Dr. Craig Johnson, founder and director of the nationally acclaimed Eating Disorders Program at Laureate Clinic and Hospital and professor of psychiatry at the University Of Oklahoma Medical School, is impressed with PSU’s EDI.

“There are very few training opportunities for professionals seeking specialization in the treatment of Eating Disorders,” said Dr. Johnson. “The Eating Disorders Institute offers a unique, multidisciplinary training program. I hope this becomes a model program that other universities will adopt.”

“We’re known all over the country, we have applicants from all over the United States, although most are from New England,” said Burckes-Miller, who started the Institute because of the lack of professional training for eating disorders.

“Many health and mental health professionals have less than an hour in their academic training addressing eating disorders in individuals.” Burckes- Miller said. “Research has shown that eating disorders are not recognized in 50 percent of clinical visits to medical professionals. Professionals often don’t know what to look for in patients who enter their offices, or are not aware of the biological and genetic link to eating disorders. There is an apparent lack of knowledge and skills of professionals in the medical area, counseling and education.”

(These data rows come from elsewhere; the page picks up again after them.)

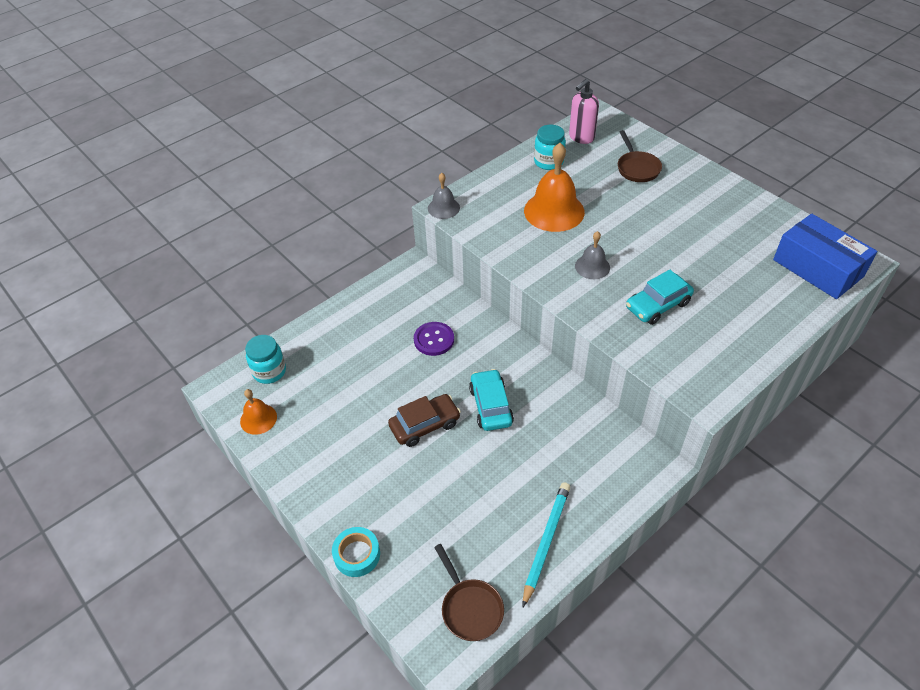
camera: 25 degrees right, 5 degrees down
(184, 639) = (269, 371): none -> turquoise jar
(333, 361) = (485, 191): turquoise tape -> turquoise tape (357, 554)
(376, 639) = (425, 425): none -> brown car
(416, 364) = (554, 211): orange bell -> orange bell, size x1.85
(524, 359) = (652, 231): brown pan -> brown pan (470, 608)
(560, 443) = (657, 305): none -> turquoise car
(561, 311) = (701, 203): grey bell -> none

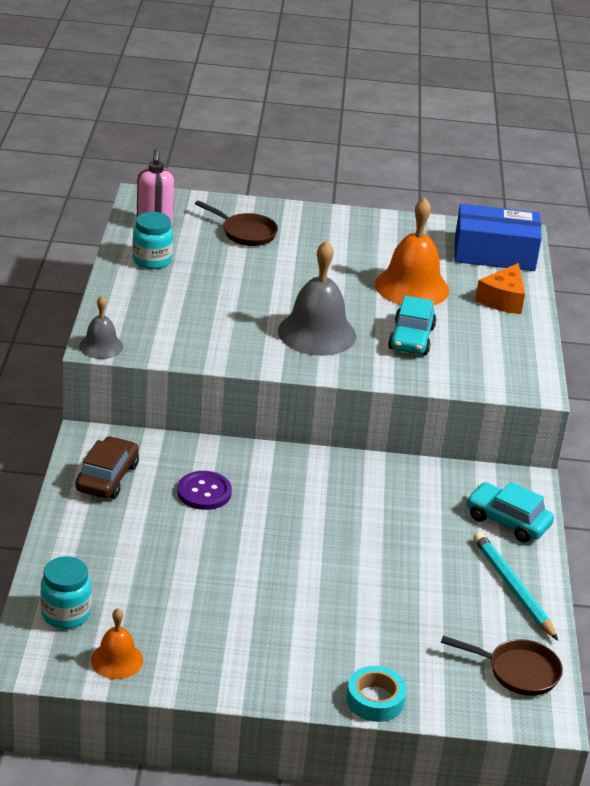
camera: 50 degrees left, 15 degrees down
(425, 425) = (295, 566): brown car -> brown car (107, 477)
(491, 406) = (333, 516): turquoise car -> turquoise car (507, 521)
(554, 211) = (218, 302): orange bell -> orange bell (412, 287)
(592, 266) = (317, 333): grey bell -> grey bell, size x1.85
(775, 310) = (503, 300): none -> orange cheese

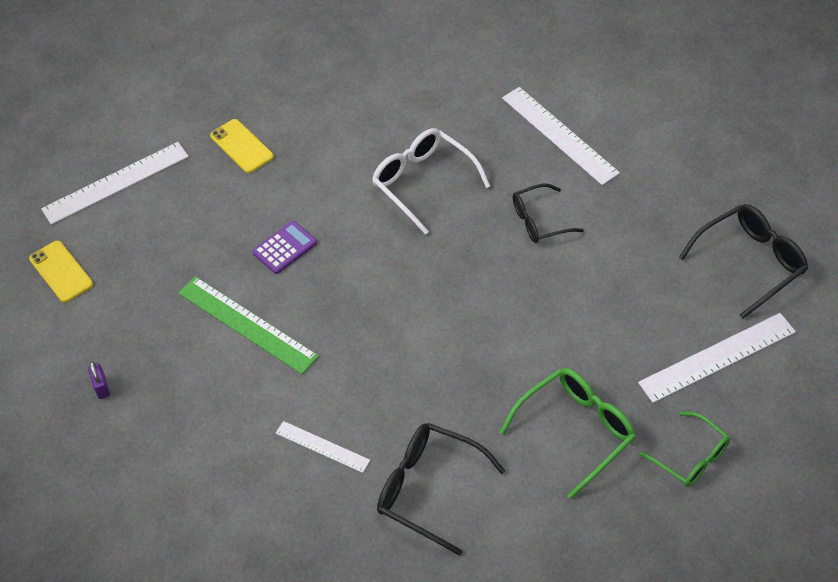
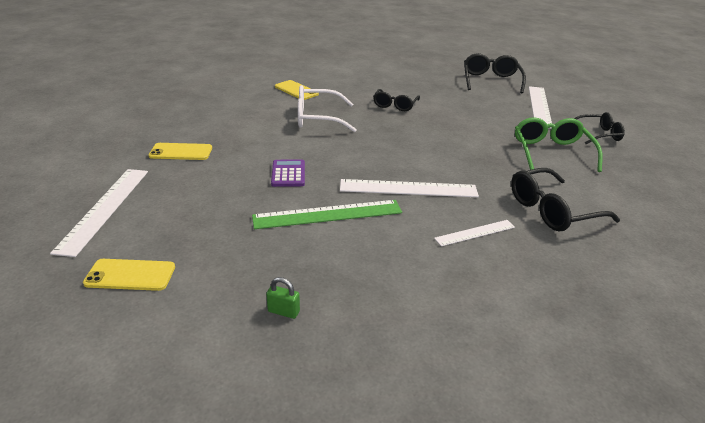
camera: 55 degrees left, 20 degrees down
(101, 387) = (283, 311): purple padlock -> green padlock
(472, 113) = (296, 90): none -> yellow phone
(559, 135) = (349, 81): white ruler -> white ruler (408, 188)
(691, 457) = (598, 134): green glasses -> black glasses

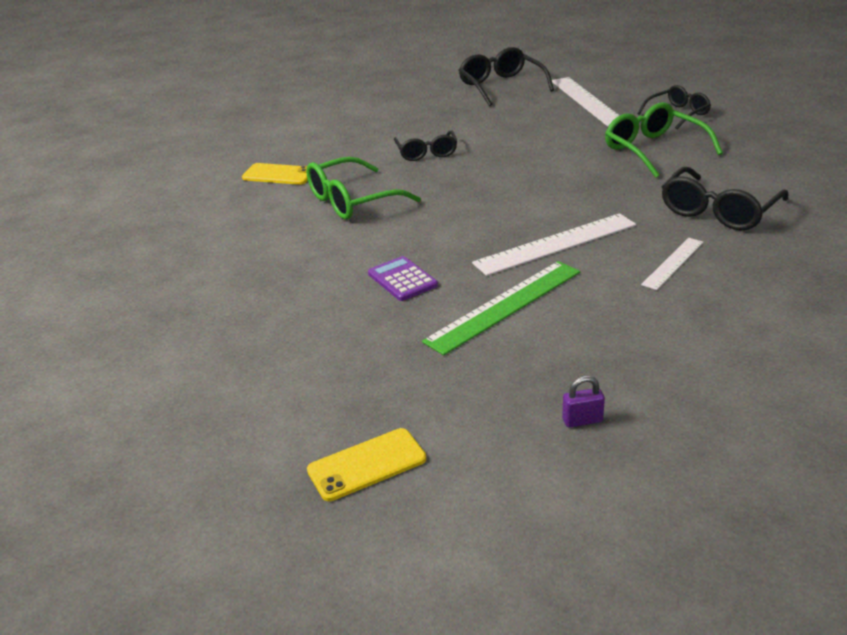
camera: 25 degrees left, 0 degrees up
(104, 208) = (225, 411): white ruler -> none
(181, 152) = (229, 306): yellow phone -> none
(283, 311) = (582, 420): green padlock -> purple padlock
(317, 118) = (352, 201): white glasses -> green glasses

PSU’s College of Graduate Studies offers the EDI as a 15-credit graduate certificate training program to mental health and health professionals, including dieticians, nurses, therapists, educators and other school professionals in the area of eating disorders.

“Our institute program can be completed in as little as 14 months to two years,” noted Burckes-Miller. “Many students go on to complete a master’s degree in health education or counselor education.”

    The Eating Disorders Institute program provides:
  • Advanced knowledge and skills in eating disorders counseling, education and outreach.
  • An increased understanding of the changing face of eating disorders.
    Small classes in intensive weekend/institute format for working professionals.
  • Experienced faculty who are current practitioners in the field of eating disorders.
  • The ability to incorporate the EDI into a self-designed M.Ed.

      Candidates for the graduate program must complete the education core courses which focus on diversity, philosophy and research. Students completing the 15-credit EDI graduate certificate program or the M.Ed. with a focus on the EDI will receive a certificate of completion. Mental health professionals, dieticians, and other approved professionals who demonstrate clinical expertise through education, experience and a rigorous examination may be eligible to seek a national certification after completing the Plymouth State EDI program.


      The EDI program can be completed in approximately one year by taking two courses during the fall and spring terms and completing a 120-hour clinical experience. The program may be completed in two years through enrollment in one course per term and completing the clinical experience. There are nearly 30 students currently participating in the EDI program.